16 Aug 2020, 18:28

Getting Started With Handling TypeScript ASTs

TypeScript provides a language which builds on top of JavaScript adding static types to help determine type mismatches at compile time (and even whilst you write!). This is useful from a developmental perspective as (without wanting to dive into the dynamic vs static typing) it makes it easier to reason about the data flowing through your programs, documenting the shape of data at each stage.

TypeScript is powerful in that it has a solid level of inference, which means you don’t need to strictly type every variable. For variable assignment it will take what’s called a best common type; this means if your provide an integer or float, it will infer a number type, but also if you have an array with multiple types it will type the variable as an array with those possible types (i.e. let arr = ["1", 2, null] would type to (string | number | null)[]). Along with side this, it also provides what you could call the ‘inverse’ of this; contextual typing. Contextual typing means that the type can be implied by the location and usage. For example, when you assign a function to environment callbacks like window.onmousemove in the browser, TypeScript can imply the parameter type of the function is of type MouseEvent because it knows onmousemove takes a function with this as its first parameter (the type is inferred from the hand side of the assignment).

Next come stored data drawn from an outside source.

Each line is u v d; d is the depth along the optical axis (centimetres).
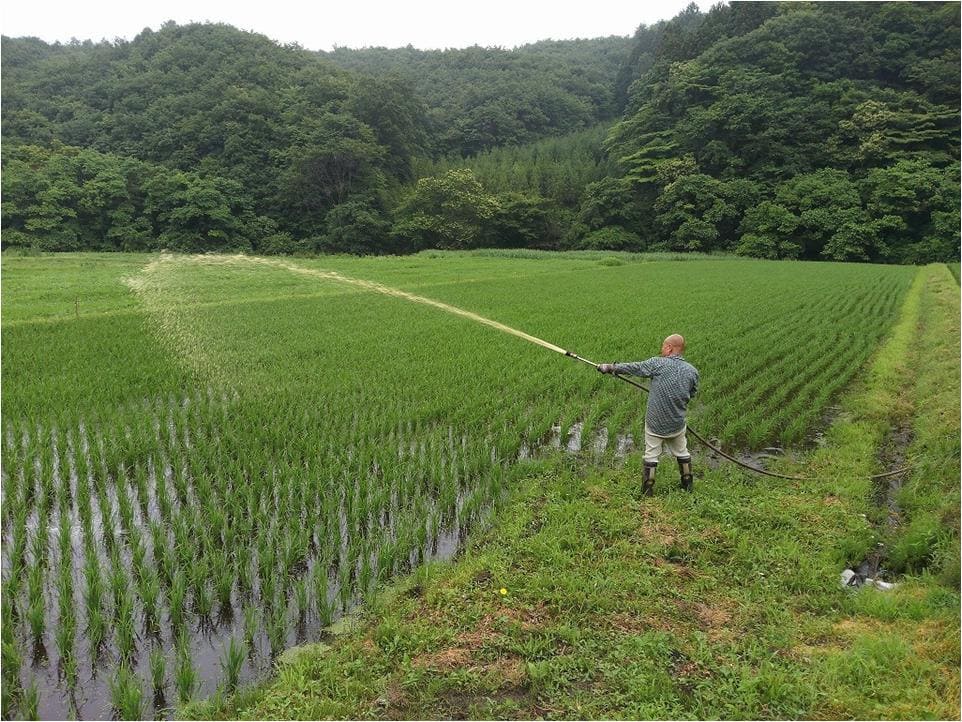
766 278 3503
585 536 620
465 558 593
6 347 1385
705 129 7019
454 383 1174
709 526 651
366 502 689
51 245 5669
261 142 7606
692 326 1798
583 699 418
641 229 7062
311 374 1228
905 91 6956
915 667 429
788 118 6856
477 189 7100
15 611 514
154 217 6366
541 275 3584
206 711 414
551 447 898
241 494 703
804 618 507
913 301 2453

When the TypeScript compiler compiles your code, it creates an Abstract Syntax Tree (AST) of it. Essentially, an AST can be thought of as a tree representation of the syntax of your source code, with each node being a data structure representing a construct in the relating source code. The tree is complete with nodes of all the elements of the source code.

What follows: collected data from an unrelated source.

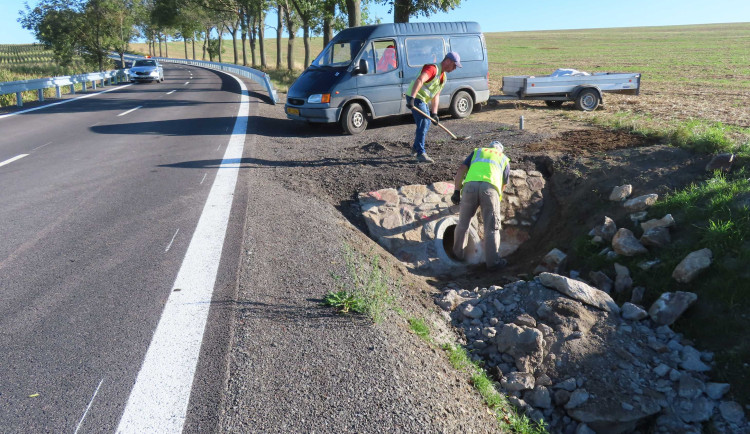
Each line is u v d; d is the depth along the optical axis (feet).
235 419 8.07
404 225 21.18
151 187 21.65
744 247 14.43
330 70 37.73
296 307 11.62
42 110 52.70
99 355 9.57
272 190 21.68
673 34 279.49
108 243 15.17
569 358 12.96
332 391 8.91
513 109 45.44
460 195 20.90
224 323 10.73
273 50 325.83
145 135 36.14
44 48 145.48
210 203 19.19
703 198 17.31
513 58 154.51
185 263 13.70
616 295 16.01
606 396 11.88
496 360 13.33
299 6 84.23
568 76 43.80
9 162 27.17
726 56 127.34
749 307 13.14
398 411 8.66
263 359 9.61
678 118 33.53
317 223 17.81
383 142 31.35
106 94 72.74
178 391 8.64
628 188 19.72
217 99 62.95
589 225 19.66
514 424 10.55
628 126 29.53
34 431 7.70
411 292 15.60
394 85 38.75
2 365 9.25
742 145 20.54
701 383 11.98
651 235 16.51
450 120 40.47
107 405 8.28
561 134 29.63
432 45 40.32
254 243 15.19
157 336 10.22
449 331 14.19
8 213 18.13
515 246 21.99
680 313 13.91
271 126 41.83
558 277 15.07
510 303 15.21
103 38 147.02
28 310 11.19
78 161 27.32
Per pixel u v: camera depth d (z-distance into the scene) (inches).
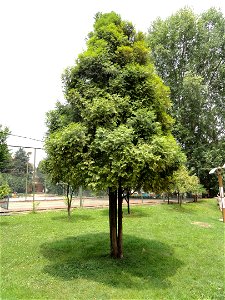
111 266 283.3
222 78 1118.4
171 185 317.7
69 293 224.4
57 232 423.8
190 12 1152.2
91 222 504.4
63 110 328.8
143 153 232.4
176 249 361.7
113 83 289.3
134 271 275.3
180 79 1116.5
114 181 246.4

For example, if we took the simple TypeScript program:

console.log("hello world");

We would end up with an AST structure that could be represented textually in this form:

SourceFile
  ExpressionStatement
    CallExpression
      PropertyAccessExpression
        Identifier
        Identifier
      StringLiteral
  EndOfFileToken

Here, SourceFile represents the file itself, we then have two child nodes; a parent ExpressionStatement (console.log("hello world");) and the EndOfFileToken, representing the end of the file. The ExpressionStatement comprises of one CallExpression, which has one PropertyAccessExpression composed of two Identifiers console and it’s property log. We also have the StringLiteral in the call expression which is, in this case, "hello world".

Each of these items in our tree is an AST node, which can be traversed and has a series of metadata attached to it. This data can be useful or interesting to us as developers. As an elementary example, we can determine the kind of the node; in TypeScript this is represented as an enum called SyntaxKind. To demonstrate, we can say that the value 243 is equal to FunctionDeclaration in the SyntaxKind enum. This scratches simple use scratches the surface what we can do, however, and as we go deeper into this blog post you’ll see the types of things we can do with the TypeScript AST.

To get more specific here are some ideas of things you could do by traversing and manipulating ASTs:

  • Write documentation in markdown or HTML for your TypeScript code
  • Edit code programmatically by using the manipulation features
  • Automatically update code between new versions of a library or framework
  • Write new code, leveraging something like code-block-writer
  • Write types for the return payloads of your APIs for your frontend code
  • Write a custom linter for your TypeScript code

Now, lets first dive into how we can explore ASTs using the TypeScript compiler API.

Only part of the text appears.